Monday 10 September 2007

Real Gold

This next butterfly represents my Dad. I am really excited about this butterfly; I think that I have made a bold design choice and that is unusual for me.

The starting point for the whole colour scheme was this embroidery, Happy Family and especially the 'Father'. The Father is embroidered entirely in black and white silk and gold metallic. The Mother is worked in pink and white silk with silver metallic. My idea is to embroider my Mother and Father butterflies in these colours and that each of the butterflies representing my brothers and myself will include something in a colour from each of the parent butterflies. I have had more ideas for the design of the Father than any other butterfly, but what I now intend to embroider is unlike any of my original concepts. The inspiration for what I have planned comes from a book called The Fine Art of Kimono Embroidery. The author, Shizuka Kusano, is an incredibly talented artist, her medium is embroidery and her canvases are (mostly) kimonos. A google search revealed lots of links to reviews of the book but I could only find two sites with examples of her work, here and here (you need to scroll down in both cases). I don’t have a sketch of my design, but I have a clear picture in my head - I hope that it works out the way I see it.

Entries contained in a dataset
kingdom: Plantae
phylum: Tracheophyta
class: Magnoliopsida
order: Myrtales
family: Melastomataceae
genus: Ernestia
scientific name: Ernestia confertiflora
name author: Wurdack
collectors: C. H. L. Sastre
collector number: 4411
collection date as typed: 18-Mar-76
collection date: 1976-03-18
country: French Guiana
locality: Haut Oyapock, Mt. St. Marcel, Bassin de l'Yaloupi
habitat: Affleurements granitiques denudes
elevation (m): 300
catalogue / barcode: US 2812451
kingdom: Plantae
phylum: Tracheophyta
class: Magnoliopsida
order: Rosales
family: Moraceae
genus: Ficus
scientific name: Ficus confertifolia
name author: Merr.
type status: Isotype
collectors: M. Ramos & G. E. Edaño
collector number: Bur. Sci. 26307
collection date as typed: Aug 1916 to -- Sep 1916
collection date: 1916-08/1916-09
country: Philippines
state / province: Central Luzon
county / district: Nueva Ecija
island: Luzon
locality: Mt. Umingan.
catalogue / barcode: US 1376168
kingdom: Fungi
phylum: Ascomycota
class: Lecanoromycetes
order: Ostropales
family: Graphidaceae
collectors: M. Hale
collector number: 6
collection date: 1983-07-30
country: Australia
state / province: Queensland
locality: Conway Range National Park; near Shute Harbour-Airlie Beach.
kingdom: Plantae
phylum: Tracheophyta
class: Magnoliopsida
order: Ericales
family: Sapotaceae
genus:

- **Given exercise**: Reproduce the embroidery post word for word, everything from "Monday 10 September" down to "unusual for me.". Work solely from the embroidery post.

- **Answer to the problem**:
Monday 10 September 2007

Real Gold

This next butterfly represents my Dad. I am really excited about this butterfly; I think that I have made a bold design choice and that is unusual for me.